In my book it says that if $d$ is an element in a principal ideal domain $D$ that cannot be written as a product of irreducible elements then it follows that $d$ is not irreducible. I dont understand this, im thinking that IF it is irreducible THEN it cannot be written as a product of irreducible elements...Am I missing something?

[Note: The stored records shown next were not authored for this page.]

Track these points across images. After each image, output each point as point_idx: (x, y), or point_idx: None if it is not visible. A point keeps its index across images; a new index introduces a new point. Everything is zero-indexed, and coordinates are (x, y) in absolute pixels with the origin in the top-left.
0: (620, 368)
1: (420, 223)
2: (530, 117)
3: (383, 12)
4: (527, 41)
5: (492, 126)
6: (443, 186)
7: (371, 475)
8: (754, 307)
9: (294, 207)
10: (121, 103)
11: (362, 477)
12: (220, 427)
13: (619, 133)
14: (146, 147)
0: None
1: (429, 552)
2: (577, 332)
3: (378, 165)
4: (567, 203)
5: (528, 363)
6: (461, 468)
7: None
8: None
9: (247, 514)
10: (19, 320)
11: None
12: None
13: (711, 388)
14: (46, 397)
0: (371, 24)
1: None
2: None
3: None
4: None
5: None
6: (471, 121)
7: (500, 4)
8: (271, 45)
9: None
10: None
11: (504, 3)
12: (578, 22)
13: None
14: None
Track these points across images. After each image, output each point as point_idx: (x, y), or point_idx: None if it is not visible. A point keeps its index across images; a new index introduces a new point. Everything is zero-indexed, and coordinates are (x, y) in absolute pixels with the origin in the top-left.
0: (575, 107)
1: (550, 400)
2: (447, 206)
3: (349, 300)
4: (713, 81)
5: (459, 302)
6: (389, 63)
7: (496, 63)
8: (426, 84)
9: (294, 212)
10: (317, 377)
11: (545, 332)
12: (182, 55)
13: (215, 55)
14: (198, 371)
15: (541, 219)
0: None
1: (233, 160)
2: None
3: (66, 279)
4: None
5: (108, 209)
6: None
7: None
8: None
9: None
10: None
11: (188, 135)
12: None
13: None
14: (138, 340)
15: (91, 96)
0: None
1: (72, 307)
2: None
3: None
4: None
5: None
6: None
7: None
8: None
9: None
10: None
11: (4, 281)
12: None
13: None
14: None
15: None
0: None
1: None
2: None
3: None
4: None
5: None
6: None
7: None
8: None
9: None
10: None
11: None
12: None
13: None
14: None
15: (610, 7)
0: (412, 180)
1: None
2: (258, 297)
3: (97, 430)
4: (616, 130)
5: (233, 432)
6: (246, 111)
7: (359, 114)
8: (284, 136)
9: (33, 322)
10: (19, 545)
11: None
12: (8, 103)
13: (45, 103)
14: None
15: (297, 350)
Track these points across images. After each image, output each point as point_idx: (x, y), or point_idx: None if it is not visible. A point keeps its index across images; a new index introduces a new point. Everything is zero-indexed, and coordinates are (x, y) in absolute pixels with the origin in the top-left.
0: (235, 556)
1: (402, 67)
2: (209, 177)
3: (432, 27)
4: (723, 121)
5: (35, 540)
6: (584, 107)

Claim: Any principal ideal domain is a UFD
Proof: "Let $D$ be a principal ideal domain and let $d$ be a nonzero element of $D$ that is not a unit. Suppose that $d$ cannot be written as a product of irreducible element. Then $d$ is not irreducible, and so $d = a_1b_1$, where neither $a_1$ nor $b_1$ is a unit and either $a_1$ or $b_1$ cannot be written as a product of irreducible elements. Assume that $a_1$ cannot be written as a product of irreducible element. Now $b_1$ is not a unit, and so we have $dD \subset a_1D$. We can continue this argument to obtain a factor $a_2$ of $a_1$ that cannot be written as a product of irreducible elements such that $a_1D \subset a_2D$. Thus the assumption that $d$ cannot be written as a product of irreducible elements allows us to construct a strictly ascending chain of ideals $dD \subset a_1D \subset a_2D \subset a_3D \subset.....$" (according to the last lemma, this chain contradicts the fact that $D$ is a principal ideal domain)
This is half the proof, namely they proved the first condition for an integral domain to be a UFD, however there are several parts i dont understand, like the one i pointed out in the beginning of the post. Can anyone explain this proof to me?
They are using the convention that any element may be considered as a product (of one factor). Thus if $\,d\,$ is irreducible then it is a (one-factor) product of irreducibles, so any counterexample is reducible. Here is another way to view the proof.
Suppose a counterexample exists. By PID $\Rightarrow$ ACCP, the set of counterexample principal ideals contains a maximal element $(r).\,$ By above, $r$ is reducible $\,r = st.\,$ But by maximality, $\,s,t\,$ have irreducible factorizations hence, appending them, so too does $\,r = st,\,$ contradiction.
Remark $\ $ Interpreted positively, the proof shows if $S\,$ is the set of principal ideals disjoint from a monoid $M$ then $(r)$ is maximal in $\,S \iff r\,$ is irreducible. This is a generalization of the well-known case where $\,M = \{1\},\,$ i.e. $\ (r)$ is maximal among principal ideals $\iff r$ is rreducible.
This is a specal case of a wide class of results where elements satisfying such maximality properties are irreducible or prime, e.g. see this answer. One beautiful example along these lines is a famous theorem of Kaplansky that a domain is a UFD $\iff$ every prime ideal $\ne 0$ contains a prime $\ne 0$ (or, equivalently, every prime ideal is generated by primes).
The essence of results like this are often clarified when one studies localization. If you do so, I recommend that you revisit these results and view them from that perspective in order to gain further insight.